Türkiye, AK Parti ve özellikle Başbakan Tayip Erdoğan'a karşı ağır itham ve yalanlarla adını duyuran bir kişi Michael Rubin. Tahriklerle, akla hayale gelmeyen iddialarla gündeme geliyor. Elinden gelse Türkiye'yi bir günde karıştıracak bir Neo-faşist..

Neocon yeni kuşağın mensuplarından. Neoconların mabedi American Enterprise Institute bünyesinde ABD'den çok İsrail istihbaratına bilgi topluyor. ABD'de İsrail adına casusluk yapanlar arasında adı geçiyor. İsrail komandolarının Kuzey Irak'ta yapacağı operasyonlarda ne gibi tehditlerle karşılaşabileceğine ilişkin bilgileri İsrail'e o aktarmış. Türkiye, özellikle İslam söz konusu olunca sınır tanımaz bir üslupla saldırıya geçenlerden biri.

2005'ten beri bugün Türkiye'nin içinde bulunduğu kriz için mücadele ediyorlardı. Yazdıkları senaryoların nasıl adım adım uygulandığını, Türkiye'de kimlerle işbirliği yapıldığını burada günü gününe aktardım. "Türkiye'ye İslamcı Cumhurbaşkanı!" (2007-02-20), "AK Parti Michael Rubin'e neden haddini bildirmiyor?" (2005-12-16), "Türk şahinler-neocon ittifakı mı?" (2007-05-11), "Yeni 28 Şubat senaryosu mu" (2007-05-10), "Ak Parti'ye neocon tuzağı!" ya da "Mavi ve turuncu bayraklarla yürümek" başlıklı yazılarda anlattıklarım bugün yaşadıklarımızın özetiydi.

"Turkey: The Road to Sharia?" başlıklı sempozyumda, Türkiye'yi Ortodoks İslamcıların yönettiğini, Tayip Erdoğan'ın ülkeyi şeriata sürüklediğini, Türkiye'nin bir an önce düşman kategorisine alınması gerektiğini, ABD'nin bu gidişe müdahale etmesinin zorunlu olduğunu ve Türkiye'nin AB üyeliğine destek verilmemesi gerektiğini iddia edenler onlardı. "Bu gidişi durdurmak için askerler harekete geçirilmeli, AK Parti parçalara ayrılmalı" diyenler onlardı.
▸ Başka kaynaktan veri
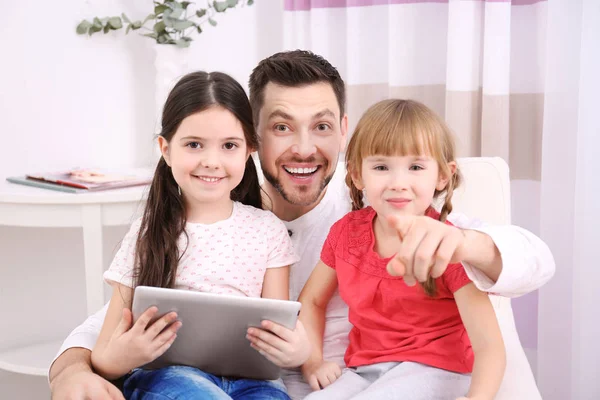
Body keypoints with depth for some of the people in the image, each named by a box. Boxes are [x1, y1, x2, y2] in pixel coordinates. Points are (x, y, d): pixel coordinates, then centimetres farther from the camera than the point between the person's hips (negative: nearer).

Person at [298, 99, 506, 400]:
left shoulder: (450, 247, -14)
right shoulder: (346, 232, -1)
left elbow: (489, 346, -19)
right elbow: (311, 300, 14)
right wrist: (312, 361, -1)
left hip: (432, 368, -4)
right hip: (363, 370, 4)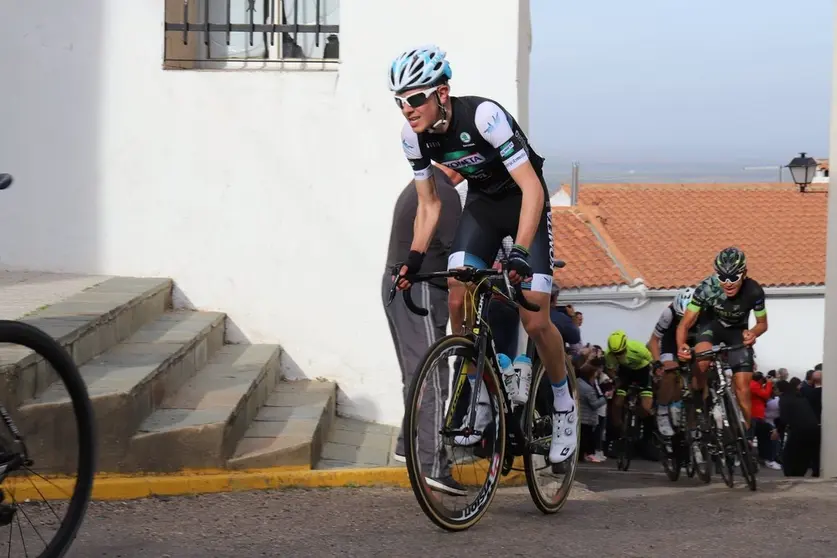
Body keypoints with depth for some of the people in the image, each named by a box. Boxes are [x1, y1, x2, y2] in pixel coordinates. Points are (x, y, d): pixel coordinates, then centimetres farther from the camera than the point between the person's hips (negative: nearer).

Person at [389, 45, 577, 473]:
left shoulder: (483, 116, -32)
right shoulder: (414, 136, -14)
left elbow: (532, 188, -34)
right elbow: (429, 204, 0)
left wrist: (520, 253, -43)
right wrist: (415, 256, -14)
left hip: (524, 202, -5)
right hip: (481, 203, 5)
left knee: (535, 321, -12)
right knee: (458, 301, -15)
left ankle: (563, 406, 10)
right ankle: (478, 400, 2)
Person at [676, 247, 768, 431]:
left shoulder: (754, 291, -29)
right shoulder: (707, 288, -33)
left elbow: (762, 323, -12)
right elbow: (685, 323, -29)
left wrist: (753, 333, -36)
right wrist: (681, 346, -50)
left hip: (738, 331, 1)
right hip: (712, 324, -1)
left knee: (742, 389, -8)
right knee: (702, 359, -34)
Rubin'in Will Turkey Have an Islamist President (Türkiye'nin bir İslamcı Cumhurbaşkanı mı olacak) başlıklı yazısıyla bugün yaşananlar birebir örtüşüyor. Son derece dikkat çekici değil mi? "Sanki 28 Şubat'ta olduğu gibi yeni bir iç kriz, yeni bir darbe senaryosu, yeni bir ithal projeyle Rubin'in şu cümleleri Türkiye'nin siyasi tarihine geçecek türden:

"AK Partili biri cumhurbaşkanı olamaz. Buna izin verilmeyecek. Erdoğan uyarıldı. Uyarıları dikkate almaması durumunda sokaklarda tanklar dolaşmayacak. Ancak siyasal ve yargısal süreç işletilecek. Sanıldığı gibi askerler darbe yapmayacak, sivil kuruluşlar bu "tehdide" karşı duracaklar. Tanklar yerine siyasi ve yargı süreci işletilecek. (Tabi sokak gösterileriyle birlikte) Direnirse AK Parti bölünecek." Bir yıl önce söylenmiş cümleler bunlar. Ne kadar tanıdık, değil mi?
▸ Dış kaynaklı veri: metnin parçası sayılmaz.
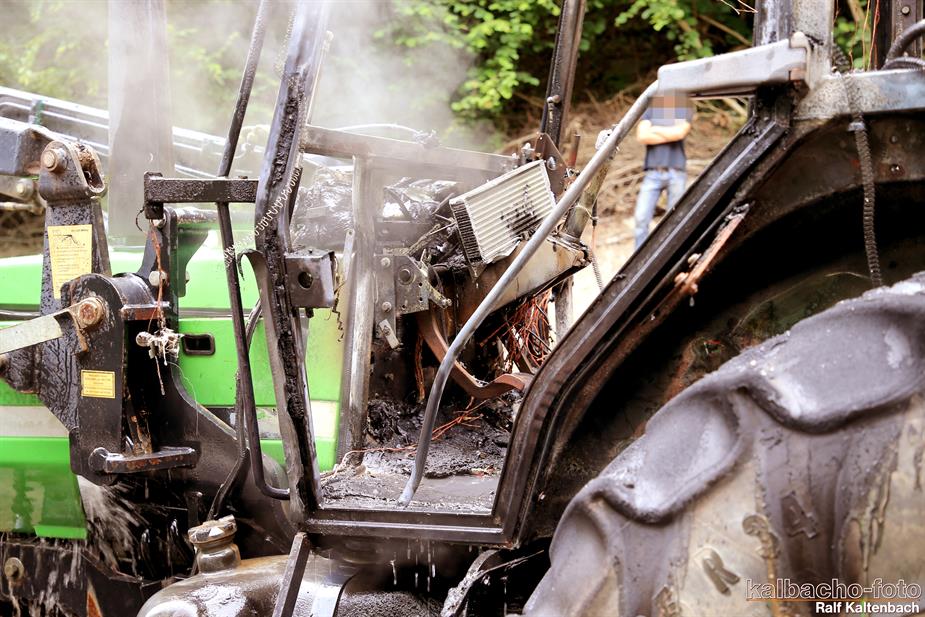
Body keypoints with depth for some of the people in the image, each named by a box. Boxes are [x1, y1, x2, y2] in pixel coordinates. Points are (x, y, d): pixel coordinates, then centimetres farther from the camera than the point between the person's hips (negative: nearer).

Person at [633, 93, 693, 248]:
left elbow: (679, 133, -10)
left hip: (677, 172, -1)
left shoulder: (685, 110, 9)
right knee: (641, 217, -9)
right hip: (653, 172, 1)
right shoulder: (650, 110, 12)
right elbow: (642, 136, -4)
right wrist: (670, 135, -7)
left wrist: (654, 130, 0)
O zamanlar; "Kampanyanın çok daha vahim boyutları var. Darbe, müdahale, iç çatışma, laik-İslamcı kavgası, Kürt meselesi eksenli büyük projenin tek hedefinin Ak Parti olmadığını, zamanla Türkiye olduğunu daha net göreceğiz" demiştim. Ve şu soruları sordum, tekrarlayayım:


ABD'deki bazı çevreler AK Parti iktidarının sonu mu hazırlıyor? Neoconlar AK Parti'ye tuzak mı kurdu? Askeri müdahale taraftarları, CHP, laiklik adına yürüyenler bu senaryoyu mu uyguluyor?

Bu çevrelerin birkaç yıldır hükümete karşı başlattıkları savaş Türkiye'den mi yönetiliyor? Karşılığında neler veriliyor?

"Türkiye'ye İslamcı Cumhurbaşkanı!" ya da "Türkiye şeriata mı gidiyor" şeklindeki yazıları kim yazdırdı?

Zeyno Baran'ın Newsweek dergisindeki darbe senaryosu Türkiye'de mi çizildi?

Neocon ve İsrail aşırı sağına mensup isimler aslında daha çok Türkiye'de bir yerlere mi çalışıyor?

28 Şubat, neocon/İsrail aşırı sağının yönettiği bir müdahaleydi. İslamcılar üzerinden bir sistem revizyonu yapıldı. Aynı çevreler, bu sefer yeni bir sistem revizyonu mu yapıyor?

İsrail aşırı sağı-neocon cemaat ve Türk şahinler arasında nasıl bir ittifak var?

Ülke analizinden çok bir senaryo var ortada ve Türkiye'ye çok zarar verecek. Çünkü senaryoyu yazanlar, darbeciler, iç çatışma tezi hazırlayanlar Washington'da".